Data pulled from a collection:
————————
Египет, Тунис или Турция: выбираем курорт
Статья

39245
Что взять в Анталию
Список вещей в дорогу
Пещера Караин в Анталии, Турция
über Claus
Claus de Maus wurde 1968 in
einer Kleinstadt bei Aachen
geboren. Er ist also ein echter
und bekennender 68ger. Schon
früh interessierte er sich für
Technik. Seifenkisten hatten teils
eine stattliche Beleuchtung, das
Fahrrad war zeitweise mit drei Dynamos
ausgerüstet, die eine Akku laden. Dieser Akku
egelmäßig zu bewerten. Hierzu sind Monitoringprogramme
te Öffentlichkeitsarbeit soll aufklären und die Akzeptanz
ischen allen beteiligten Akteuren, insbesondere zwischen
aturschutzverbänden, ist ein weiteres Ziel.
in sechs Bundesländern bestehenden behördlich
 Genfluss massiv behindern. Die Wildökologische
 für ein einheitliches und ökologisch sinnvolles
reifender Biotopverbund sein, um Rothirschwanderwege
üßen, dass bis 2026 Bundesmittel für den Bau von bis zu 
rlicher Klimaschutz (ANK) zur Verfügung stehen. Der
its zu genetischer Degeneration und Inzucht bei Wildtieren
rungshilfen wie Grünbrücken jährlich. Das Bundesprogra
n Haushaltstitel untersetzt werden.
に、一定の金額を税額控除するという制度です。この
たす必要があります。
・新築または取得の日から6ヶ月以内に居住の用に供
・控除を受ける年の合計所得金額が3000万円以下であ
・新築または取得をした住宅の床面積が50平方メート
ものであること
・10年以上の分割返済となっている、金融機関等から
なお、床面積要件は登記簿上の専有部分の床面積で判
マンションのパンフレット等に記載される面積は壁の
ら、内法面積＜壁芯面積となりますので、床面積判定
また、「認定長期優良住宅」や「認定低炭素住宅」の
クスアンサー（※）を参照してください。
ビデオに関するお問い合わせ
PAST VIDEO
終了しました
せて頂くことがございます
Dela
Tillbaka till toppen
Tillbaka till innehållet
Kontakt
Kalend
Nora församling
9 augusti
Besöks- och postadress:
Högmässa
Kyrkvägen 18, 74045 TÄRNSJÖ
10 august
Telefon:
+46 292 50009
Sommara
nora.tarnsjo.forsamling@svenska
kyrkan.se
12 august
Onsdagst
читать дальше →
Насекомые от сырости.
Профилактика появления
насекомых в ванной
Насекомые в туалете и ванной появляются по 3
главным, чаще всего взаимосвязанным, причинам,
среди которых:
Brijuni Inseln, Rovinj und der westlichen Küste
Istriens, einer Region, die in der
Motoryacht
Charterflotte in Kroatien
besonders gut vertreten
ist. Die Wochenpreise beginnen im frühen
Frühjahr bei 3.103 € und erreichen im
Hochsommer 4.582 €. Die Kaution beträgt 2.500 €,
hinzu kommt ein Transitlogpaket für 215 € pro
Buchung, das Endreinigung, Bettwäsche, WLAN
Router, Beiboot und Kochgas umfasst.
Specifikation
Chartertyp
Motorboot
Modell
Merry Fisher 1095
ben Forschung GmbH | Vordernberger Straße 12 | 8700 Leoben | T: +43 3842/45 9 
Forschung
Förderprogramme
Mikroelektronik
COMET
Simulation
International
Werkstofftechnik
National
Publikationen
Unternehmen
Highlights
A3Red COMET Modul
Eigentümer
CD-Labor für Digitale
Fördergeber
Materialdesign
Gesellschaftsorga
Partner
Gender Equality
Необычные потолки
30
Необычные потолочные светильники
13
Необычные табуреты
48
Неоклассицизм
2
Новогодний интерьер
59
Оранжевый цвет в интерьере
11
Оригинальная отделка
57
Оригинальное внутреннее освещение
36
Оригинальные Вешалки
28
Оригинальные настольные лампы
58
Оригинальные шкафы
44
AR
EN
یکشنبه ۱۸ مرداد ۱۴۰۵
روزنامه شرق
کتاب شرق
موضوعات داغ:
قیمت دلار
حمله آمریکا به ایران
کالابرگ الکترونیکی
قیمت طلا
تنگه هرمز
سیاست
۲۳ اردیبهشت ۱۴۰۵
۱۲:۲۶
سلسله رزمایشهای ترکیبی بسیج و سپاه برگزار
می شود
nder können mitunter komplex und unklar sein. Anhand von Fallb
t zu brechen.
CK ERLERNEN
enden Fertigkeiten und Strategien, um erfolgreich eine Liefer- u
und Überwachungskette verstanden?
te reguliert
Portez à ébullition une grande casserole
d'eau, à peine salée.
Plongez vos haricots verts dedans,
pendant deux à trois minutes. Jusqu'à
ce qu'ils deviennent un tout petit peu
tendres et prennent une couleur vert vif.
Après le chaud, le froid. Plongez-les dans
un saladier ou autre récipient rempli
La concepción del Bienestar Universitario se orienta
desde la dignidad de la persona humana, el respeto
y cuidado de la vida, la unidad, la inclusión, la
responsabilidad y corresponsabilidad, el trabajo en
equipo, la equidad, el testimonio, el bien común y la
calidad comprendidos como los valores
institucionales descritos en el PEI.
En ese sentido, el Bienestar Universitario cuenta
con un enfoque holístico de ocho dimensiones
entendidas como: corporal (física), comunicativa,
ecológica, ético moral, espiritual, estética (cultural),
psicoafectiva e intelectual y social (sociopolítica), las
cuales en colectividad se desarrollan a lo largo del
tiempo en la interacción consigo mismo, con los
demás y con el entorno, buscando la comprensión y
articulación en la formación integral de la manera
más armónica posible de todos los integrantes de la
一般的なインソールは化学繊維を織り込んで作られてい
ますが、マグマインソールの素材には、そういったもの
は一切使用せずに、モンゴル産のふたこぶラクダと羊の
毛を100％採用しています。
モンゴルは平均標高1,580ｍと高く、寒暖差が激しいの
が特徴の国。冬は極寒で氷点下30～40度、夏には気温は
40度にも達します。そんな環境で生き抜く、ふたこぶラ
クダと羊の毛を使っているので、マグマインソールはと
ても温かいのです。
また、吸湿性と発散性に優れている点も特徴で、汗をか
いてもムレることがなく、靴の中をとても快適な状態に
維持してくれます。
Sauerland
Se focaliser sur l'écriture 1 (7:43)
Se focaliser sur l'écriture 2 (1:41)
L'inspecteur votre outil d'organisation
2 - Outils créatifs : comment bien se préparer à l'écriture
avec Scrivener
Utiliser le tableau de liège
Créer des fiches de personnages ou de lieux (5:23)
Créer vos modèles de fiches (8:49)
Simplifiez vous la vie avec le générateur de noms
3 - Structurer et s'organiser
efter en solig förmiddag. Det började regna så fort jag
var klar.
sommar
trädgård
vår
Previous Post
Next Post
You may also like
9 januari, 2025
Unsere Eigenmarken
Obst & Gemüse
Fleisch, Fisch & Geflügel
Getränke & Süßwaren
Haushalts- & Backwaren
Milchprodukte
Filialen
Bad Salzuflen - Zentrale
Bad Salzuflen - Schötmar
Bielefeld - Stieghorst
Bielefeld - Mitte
————————
▸ What needs to be done
Report every line in the items above that contains the word "Насекомые". Case counts, so match capital and lowercase letters exactly.

▸ Reply to the task
Насекомые от сырости.
Насекомые в туалете и ванной появляются по 3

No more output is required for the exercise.